## [Source]
-----

Posted By teresa on April 19, 2016
Running scared… those words are spoken often for a variety of reasons and each one can equally affect our lives, in truth far more than the first interpretation that enterers our mind. Someone running scared from something or someone that puts them in fear; it’s tangible and seen openly with our own eyes. It’s a threat that plagues our equilibrium whilst putting us in a place that we would rather not be. The balance of our lives is upset by needing nothing more than our own thought process. The threat does not even need to be visual why? Because we know it’s out there the treat was all we needed to create a place of panic that seems to morph in magnitude daily.
We can be running scared within a situation of competition and the catalyst needs to be no more than the person standing in front of us; we have all see it happen on our television screens with regard to a football match or tennis tournament. Once fear enters our minds we believe that we can’t win so we start to run, we don’t need to be moving in forward motion for that to occur. We are running from defeat quite simply put once we feel that emotion it affects everything we do from then on in. So we stand there with cause and effect! Our bodies remain trying to battle it out although all seems lost, but you can be sure that all that we are within is already strides ahead of us heading for the highway.

-----

## [Given data]
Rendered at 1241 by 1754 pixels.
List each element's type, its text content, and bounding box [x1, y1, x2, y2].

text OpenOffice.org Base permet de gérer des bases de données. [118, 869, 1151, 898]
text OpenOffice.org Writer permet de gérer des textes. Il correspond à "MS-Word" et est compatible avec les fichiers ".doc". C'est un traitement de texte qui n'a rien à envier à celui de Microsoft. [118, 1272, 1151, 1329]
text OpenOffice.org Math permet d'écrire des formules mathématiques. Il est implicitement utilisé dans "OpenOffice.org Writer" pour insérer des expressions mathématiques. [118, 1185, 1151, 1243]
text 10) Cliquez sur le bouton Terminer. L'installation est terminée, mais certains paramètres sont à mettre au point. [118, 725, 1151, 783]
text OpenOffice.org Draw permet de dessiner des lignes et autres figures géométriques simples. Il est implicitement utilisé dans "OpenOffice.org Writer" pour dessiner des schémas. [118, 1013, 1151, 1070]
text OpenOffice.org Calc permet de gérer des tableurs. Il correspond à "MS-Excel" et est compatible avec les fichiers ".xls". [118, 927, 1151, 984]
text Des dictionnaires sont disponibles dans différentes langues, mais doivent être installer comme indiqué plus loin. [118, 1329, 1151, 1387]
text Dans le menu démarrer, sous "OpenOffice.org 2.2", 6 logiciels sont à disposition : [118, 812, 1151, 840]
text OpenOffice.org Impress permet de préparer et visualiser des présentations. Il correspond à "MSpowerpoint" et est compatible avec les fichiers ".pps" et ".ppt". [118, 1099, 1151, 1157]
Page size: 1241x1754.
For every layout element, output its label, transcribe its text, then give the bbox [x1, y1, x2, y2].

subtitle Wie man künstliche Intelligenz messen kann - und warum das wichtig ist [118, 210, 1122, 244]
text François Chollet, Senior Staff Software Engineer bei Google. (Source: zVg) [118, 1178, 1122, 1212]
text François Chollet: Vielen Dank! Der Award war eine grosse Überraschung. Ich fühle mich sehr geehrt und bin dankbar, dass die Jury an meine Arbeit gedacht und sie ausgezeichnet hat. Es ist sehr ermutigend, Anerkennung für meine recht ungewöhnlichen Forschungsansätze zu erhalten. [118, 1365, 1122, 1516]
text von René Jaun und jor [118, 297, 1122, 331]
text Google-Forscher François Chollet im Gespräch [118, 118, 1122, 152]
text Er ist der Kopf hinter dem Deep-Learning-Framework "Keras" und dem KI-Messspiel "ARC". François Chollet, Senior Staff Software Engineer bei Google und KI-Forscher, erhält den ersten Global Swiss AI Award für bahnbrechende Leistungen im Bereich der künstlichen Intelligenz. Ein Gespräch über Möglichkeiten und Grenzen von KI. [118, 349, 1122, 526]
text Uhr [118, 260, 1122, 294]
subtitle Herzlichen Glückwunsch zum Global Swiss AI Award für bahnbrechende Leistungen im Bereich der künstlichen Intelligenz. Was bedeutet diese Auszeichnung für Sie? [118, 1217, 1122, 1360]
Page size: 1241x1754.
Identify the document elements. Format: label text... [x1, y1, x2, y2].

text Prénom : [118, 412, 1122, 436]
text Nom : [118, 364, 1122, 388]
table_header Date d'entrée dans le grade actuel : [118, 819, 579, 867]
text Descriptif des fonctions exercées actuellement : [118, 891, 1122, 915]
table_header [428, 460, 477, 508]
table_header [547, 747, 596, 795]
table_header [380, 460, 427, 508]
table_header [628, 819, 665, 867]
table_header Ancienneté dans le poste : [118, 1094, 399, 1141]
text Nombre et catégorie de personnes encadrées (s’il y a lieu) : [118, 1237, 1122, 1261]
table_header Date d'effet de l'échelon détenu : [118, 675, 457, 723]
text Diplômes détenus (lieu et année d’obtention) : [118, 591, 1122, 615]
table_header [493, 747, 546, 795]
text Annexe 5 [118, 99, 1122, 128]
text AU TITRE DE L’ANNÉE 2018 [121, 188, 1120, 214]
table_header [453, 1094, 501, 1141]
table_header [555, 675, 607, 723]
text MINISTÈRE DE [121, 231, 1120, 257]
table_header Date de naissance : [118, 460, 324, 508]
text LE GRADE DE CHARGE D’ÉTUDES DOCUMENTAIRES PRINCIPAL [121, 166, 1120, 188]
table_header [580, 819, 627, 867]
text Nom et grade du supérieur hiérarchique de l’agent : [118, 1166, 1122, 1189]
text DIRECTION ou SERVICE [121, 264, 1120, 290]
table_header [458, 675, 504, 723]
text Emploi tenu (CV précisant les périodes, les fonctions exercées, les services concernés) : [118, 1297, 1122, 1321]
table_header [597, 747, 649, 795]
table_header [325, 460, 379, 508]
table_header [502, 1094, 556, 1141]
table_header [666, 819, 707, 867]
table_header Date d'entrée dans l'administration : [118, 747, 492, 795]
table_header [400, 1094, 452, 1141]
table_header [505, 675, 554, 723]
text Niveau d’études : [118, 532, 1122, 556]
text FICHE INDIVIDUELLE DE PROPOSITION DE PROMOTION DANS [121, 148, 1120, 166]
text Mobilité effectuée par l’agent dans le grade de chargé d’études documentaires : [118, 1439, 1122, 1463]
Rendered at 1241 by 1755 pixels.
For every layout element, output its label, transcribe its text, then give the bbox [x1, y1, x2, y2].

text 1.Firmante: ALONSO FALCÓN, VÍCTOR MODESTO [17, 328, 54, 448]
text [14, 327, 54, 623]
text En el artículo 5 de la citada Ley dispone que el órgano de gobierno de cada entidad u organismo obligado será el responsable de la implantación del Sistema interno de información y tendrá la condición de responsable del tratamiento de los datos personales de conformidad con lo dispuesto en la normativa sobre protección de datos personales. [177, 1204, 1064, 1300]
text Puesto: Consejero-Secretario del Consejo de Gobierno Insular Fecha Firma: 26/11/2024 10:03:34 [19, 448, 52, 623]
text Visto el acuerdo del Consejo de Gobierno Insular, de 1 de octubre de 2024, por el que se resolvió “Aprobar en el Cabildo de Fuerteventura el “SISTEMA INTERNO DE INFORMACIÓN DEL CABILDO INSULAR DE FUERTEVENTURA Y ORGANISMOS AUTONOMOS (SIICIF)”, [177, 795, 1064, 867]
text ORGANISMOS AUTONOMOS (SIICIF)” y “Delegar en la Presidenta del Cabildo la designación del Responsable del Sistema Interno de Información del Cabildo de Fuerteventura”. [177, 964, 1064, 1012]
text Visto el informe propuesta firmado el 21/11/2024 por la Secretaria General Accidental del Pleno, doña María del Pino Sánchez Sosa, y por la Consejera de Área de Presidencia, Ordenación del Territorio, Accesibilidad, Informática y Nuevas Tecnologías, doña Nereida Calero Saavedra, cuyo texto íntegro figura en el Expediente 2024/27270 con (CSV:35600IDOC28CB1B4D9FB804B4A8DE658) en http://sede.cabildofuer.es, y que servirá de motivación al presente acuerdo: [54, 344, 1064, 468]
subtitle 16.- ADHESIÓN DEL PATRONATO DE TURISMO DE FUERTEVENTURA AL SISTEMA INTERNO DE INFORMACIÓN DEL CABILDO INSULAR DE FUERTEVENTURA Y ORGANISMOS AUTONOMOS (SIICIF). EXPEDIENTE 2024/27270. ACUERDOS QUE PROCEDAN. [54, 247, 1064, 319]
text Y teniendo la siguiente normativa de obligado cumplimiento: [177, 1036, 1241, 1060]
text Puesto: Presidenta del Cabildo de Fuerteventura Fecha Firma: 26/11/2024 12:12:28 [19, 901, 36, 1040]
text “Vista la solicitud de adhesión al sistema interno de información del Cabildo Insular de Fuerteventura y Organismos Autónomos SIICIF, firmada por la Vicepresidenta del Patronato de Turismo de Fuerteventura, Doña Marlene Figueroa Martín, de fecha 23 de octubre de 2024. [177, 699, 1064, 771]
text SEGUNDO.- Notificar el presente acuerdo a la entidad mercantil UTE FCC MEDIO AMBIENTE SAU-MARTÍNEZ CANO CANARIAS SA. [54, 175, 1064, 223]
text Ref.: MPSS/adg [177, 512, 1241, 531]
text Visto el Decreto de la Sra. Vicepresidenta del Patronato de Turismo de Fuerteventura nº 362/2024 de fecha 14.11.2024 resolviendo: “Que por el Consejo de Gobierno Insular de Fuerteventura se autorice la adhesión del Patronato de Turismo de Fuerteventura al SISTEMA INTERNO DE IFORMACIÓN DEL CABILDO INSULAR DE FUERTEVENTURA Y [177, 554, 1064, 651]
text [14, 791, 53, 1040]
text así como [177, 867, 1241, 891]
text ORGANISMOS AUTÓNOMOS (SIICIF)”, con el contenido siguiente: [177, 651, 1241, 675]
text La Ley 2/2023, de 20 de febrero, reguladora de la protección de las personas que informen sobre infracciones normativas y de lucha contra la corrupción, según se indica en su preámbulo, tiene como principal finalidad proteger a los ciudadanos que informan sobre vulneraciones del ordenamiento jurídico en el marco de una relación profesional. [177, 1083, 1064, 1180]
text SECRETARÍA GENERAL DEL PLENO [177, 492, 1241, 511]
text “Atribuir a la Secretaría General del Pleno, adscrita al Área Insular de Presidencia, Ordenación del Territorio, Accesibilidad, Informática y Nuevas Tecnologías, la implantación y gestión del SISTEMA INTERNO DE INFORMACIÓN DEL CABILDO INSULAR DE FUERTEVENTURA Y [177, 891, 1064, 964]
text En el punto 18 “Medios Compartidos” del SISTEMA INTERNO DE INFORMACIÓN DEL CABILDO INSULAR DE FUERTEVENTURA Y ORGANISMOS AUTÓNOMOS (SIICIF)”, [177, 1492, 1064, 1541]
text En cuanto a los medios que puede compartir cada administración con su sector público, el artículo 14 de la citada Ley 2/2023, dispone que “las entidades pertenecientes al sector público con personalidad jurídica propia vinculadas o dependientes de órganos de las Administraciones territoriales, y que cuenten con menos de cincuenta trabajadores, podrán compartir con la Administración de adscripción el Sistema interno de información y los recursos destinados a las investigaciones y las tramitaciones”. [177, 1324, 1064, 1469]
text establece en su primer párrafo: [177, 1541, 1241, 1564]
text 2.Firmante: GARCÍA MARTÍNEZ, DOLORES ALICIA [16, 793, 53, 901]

-----

## [Given problem A]
Please list every distinct phrase in the running-scared essay that starts with "our" (any capitalization) and runs through the noun it belongs to, giving each phrase only once.
## [Given problem B]
Transcribe the part of the running-scared essay that begins with the words "Posted By teresa" and ends after the words "in magnitude daily.".
The rows after the essay are separate material.

## [Worked solution A]
our lives
our mind
our own eyes
our equilibrium
our own thought process
our television screens
our minds
our bodies

## [Worked solution B]
Posted By teresa on April 19, 2016
Running scared… those words are spoken often for a variety of reasons and each one can equally affect our lives, in truth far more than the first interpretation that enterers our mind. Someone running scared from something or someone that puts them in fear; it’s tangible and seen openly with our own eyes. It’s a threat that plagues our equilibrium whilst putting us in a place that we would rather not be. The balance of our lives is upset by needing nothing more than our own thought process. The threat does not even need to be visual why? Because we know it’s out there the treat was all we needed to create a place of panic that seems to morph in magnitude daily.